Improved YOLOv8 Bird Recognition Algorithm Integrates ViT and Multi-scale Attention
Qiang ZHANG , Can-zhi ZHANG, Heng CAO, Teng-jiao YUAN
Affiliations
  • College of Air Traffic Management, Civil Aviation Flight University of China, Deyang 618300, China
出版时间: 2025-07-08 doi: 10.12404/j.issn.1671-1815.2405983
文章导航
收藏切换

针对飞鸟识别中存在密集目标识别不准确、小目标检测困难等问题,提出一种基于改进YOLOv8的飞鸟识别算法。首先,针对密集目标识别难度大的问题,采用多尺度线性注意力机制EfficientViT替换骨干网络,实现全局感受野和多尺度学习,提升模型性能和效率的同时提高密集目标识别效果。然后,针对小目标飞鸟检测困难、容易出现漏检的问题,引入高效多尺度注意力 (efficient multi-scale attention, EMA)机制,通过通道重组实现跨维度聚合特征,从而更好地捕捉全局信息,实现多尺度特征融合,减少漏检概率。实验结果表明,改进模型在鸟类识别基准数据集CUB-200-2011和自制数据集birds28上的mAP50分别达到77.1%和88.4%,较原始YOLOv8模型分别提高了4.5和5.4个百分点,验证了改进模型的有效性。

飞鸟识别  /  多尺度注意力  /  密集目标识别  /  YOLOv8  /  EfficientViT  /  EMA

In order to solve the problems of inaccurate dense target recognition and difficult detection of small targets in bird recognition, a bird recognition algorithm based on improved YOLOv8 was proposed. Firstly, in order to solve the problem of difficult dense object recognition, the multi-scale linear attention mechanism EfficientViT was used to replace the backbone network to realize the global receptive field and multi-scale learning, improve the performance and efficiency of the model, and improve the dense object recognition effect. Then, in order to solve the problem that it is difficult to detect small target birds and is prone to missed detection, an efficient multi-scale attention EMA (efficient multi-scale attention) mechanism was introduced to realize cross-dimensional aggregation features through channel recombination, so as to better capture global information, realize multi-scale feature fusion, and reduce the probability of missed detection.

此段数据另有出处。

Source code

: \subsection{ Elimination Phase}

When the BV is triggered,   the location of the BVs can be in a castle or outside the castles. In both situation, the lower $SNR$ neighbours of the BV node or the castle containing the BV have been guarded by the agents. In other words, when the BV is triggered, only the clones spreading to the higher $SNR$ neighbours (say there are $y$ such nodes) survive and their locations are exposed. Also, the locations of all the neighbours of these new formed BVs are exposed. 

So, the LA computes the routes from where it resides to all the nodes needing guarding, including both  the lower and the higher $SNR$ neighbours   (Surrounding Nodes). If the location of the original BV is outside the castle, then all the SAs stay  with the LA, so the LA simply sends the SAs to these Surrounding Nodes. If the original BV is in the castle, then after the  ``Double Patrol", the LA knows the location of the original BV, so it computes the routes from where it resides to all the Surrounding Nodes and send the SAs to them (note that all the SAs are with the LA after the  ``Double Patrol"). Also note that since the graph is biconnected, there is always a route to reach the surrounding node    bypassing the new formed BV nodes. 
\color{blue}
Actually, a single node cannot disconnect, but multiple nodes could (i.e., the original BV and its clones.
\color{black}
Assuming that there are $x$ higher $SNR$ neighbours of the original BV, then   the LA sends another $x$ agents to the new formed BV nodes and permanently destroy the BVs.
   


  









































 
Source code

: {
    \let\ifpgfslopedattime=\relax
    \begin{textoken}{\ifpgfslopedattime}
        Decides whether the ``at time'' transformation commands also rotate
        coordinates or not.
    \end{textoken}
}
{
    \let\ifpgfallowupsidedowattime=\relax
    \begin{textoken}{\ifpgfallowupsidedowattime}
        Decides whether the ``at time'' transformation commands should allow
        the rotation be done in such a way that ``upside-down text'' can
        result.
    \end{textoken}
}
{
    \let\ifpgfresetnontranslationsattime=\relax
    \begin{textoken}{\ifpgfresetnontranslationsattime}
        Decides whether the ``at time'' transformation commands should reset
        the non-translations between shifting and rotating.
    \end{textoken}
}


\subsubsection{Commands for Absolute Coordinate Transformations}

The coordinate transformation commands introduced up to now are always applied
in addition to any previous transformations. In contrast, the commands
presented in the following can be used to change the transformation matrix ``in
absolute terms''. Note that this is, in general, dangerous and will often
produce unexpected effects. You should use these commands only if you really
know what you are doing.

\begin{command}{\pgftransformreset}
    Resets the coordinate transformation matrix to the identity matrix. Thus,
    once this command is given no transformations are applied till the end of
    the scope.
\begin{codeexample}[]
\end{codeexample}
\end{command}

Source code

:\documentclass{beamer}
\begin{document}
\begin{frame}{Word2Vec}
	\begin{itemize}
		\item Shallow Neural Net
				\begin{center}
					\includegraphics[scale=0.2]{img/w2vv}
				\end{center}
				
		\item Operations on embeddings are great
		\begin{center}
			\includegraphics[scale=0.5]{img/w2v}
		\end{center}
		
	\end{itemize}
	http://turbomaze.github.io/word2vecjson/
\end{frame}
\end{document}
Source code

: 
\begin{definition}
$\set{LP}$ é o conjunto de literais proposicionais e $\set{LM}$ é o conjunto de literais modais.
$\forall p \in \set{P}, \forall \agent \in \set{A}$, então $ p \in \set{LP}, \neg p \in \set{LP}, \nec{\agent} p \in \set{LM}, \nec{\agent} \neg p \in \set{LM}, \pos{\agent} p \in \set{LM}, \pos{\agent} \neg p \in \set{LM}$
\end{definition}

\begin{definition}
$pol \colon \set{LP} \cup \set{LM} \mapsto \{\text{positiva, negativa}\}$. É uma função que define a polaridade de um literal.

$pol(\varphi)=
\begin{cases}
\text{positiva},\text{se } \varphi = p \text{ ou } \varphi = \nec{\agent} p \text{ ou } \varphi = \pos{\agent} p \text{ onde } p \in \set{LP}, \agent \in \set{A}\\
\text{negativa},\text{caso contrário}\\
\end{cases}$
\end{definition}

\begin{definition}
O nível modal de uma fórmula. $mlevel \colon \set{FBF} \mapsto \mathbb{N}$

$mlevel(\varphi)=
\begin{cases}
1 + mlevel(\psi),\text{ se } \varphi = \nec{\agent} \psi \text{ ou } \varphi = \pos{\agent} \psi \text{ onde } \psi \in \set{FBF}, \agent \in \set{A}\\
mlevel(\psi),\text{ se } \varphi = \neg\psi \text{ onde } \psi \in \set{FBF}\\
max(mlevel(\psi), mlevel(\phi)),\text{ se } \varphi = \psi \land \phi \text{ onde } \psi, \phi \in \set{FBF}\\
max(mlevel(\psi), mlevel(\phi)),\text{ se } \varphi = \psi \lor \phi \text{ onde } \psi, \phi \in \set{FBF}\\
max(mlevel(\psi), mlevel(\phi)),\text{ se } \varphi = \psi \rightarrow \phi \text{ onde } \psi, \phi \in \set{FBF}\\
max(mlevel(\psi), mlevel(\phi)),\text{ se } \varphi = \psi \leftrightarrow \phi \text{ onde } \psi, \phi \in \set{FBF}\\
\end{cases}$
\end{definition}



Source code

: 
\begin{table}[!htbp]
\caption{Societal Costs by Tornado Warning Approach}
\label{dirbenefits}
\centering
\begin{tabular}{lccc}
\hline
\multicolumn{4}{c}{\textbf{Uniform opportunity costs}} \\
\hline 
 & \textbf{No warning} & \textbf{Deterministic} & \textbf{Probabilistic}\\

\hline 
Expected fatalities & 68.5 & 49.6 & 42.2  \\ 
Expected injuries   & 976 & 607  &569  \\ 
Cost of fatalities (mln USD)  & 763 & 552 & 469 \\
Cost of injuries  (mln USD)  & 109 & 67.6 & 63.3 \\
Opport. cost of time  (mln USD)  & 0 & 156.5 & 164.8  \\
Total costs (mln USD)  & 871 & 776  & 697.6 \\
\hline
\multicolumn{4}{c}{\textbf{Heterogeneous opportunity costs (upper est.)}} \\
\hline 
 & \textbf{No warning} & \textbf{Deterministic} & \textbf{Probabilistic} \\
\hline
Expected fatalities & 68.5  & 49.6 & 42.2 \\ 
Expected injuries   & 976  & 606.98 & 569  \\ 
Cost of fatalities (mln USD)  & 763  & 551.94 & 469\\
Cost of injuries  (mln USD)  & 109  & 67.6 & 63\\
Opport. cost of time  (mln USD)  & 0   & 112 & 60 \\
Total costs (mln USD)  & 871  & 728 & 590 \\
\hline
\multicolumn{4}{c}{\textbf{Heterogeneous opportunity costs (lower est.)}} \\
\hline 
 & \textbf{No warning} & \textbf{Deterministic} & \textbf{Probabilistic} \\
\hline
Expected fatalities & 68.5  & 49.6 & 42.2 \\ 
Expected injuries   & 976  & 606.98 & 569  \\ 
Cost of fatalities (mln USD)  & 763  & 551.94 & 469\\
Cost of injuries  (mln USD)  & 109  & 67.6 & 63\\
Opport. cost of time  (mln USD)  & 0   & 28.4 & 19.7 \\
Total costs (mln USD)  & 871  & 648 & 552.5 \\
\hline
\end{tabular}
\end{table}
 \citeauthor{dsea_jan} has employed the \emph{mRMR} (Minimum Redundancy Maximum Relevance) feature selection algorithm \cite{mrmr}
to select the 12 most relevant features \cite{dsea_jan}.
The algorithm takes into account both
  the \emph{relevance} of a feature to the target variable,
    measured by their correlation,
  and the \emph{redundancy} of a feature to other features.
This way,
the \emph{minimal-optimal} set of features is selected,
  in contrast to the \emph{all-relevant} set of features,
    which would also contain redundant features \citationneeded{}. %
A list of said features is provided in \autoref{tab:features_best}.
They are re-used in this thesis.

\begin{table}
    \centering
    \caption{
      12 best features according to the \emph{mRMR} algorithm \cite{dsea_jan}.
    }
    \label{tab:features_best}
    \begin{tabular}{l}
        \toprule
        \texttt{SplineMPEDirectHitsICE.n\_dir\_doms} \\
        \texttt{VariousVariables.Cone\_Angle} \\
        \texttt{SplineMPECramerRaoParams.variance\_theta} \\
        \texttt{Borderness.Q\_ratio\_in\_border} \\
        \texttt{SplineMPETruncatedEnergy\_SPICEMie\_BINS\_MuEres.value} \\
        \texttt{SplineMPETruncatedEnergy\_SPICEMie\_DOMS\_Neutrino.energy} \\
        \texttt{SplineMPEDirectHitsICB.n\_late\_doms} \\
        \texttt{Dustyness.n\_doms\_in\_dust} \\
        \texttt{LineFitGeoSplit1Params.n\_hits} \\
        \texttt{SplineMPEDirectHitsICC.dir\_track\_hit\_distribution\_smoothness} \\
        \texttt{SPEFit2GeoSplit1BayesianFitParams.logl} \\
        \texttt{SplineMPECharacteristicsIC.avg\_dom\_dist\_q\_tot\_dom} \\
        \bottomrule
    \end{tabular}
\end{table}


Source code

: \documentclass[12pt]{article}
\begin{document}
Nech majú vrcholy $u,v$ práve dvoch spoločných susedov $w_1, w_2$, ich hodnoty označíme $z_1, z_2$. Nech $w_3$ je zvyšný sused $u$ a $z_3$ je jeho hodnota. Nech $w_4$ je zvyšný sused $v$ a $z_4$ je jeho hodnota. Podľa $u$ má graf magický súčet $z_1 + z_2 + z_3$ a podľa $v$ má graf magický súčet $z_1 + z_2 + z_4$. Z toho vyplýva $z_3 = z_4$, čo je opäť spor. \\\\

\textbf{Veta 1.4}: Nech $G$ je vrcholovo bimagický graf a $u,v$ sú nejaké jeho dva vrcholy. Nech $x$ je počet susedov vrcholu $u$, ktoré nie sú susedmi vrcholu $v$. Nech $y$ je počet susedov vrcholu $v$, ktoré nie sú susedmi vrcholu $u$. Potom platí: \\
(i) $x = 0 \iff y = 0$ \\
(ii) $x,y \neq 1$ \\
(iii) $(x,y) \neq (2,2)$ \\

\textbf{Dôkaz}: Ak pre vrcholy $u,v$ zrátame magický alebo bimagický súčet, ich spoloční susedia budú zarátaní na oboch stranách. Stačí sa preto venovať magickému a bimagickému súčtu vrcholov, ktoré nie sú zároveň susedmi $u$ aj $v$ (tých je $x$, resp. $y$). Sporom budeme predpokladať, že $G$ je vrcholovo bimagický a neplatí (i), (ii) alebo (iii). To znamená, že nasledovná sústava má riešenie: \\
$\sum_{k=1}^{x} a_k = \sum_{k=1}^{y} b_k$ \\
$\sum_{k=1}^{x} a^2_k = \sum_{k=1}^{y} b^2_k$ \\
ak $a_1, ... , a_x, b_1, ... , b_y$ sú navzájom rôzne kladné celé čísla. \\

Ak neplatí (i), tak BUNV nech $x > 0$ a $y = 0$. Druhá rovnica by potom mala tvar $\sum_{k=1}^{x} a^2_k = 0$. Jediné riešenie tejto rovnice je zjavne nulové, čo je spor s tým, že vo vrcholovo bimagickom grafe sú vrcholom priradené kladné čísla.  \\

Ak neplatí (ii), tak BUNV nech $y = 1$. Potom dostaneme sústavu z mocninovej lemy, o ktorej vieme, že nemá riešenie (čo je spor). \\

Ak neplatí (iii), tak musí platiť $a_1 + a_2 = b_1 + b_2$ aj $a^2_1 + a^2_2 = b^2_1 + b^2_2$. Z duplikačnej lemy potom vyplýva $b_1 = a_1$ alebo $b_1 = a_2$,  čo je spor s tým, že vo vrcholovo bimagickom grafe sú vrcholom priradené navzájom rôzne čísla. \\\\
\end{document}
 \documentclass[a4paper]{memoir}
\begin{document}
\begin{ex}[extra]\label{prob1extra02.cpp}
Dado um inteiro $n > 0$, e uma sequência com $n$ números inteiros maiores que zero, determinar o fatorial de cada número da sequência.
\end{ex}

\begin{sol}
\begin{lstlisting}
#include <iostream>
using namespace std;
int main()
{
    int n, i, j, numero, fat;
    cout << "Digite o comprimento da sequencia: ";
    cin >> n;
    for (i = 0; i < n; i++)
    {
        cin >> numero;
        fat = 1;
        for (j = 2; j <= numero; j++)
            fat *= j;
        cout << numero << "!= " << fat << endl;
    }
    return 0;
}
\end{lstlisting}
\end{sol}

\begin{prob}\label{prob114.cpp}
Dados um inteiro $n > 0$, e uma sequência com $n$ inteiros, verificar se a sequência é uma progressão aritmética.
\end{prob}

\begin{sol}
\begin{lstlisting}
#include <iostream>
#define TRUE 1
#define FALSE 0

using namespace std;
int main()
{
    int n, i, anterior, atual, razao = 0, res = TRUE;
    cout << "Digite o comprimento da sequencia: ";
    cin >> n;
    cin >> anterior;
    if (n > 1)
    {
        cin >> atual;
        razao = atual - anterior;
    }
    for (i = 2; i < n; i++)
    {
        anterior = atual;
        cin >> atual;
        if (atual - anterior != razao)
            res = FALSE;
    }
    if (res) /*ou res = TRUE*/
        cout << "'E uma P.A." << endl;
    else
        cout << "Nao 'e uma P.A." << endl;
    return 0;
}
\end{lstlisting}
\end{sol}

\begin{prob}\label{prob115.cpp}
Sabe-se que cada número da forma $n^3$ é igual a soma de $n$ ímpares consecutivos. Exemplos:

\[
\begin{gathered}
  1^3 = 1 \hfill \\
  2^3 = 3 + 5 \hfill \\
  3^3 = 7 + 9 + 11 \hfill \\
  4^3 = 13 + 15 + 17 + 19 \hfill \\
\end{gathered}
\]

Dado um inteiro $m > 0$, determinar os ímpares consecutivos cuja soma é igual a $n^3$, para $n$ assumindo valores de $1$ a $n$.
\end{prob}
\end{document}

The experimental results show that the mAP50 of the improved model on the benchmark dataset CUB-200-2011 and birds28 reaches 77.1% and 88.4%, respectively, which is 4.5 and 5.4 percentage points higher than the original YOLOv8 model, respectively, which verifies the effectiveness of the improved model.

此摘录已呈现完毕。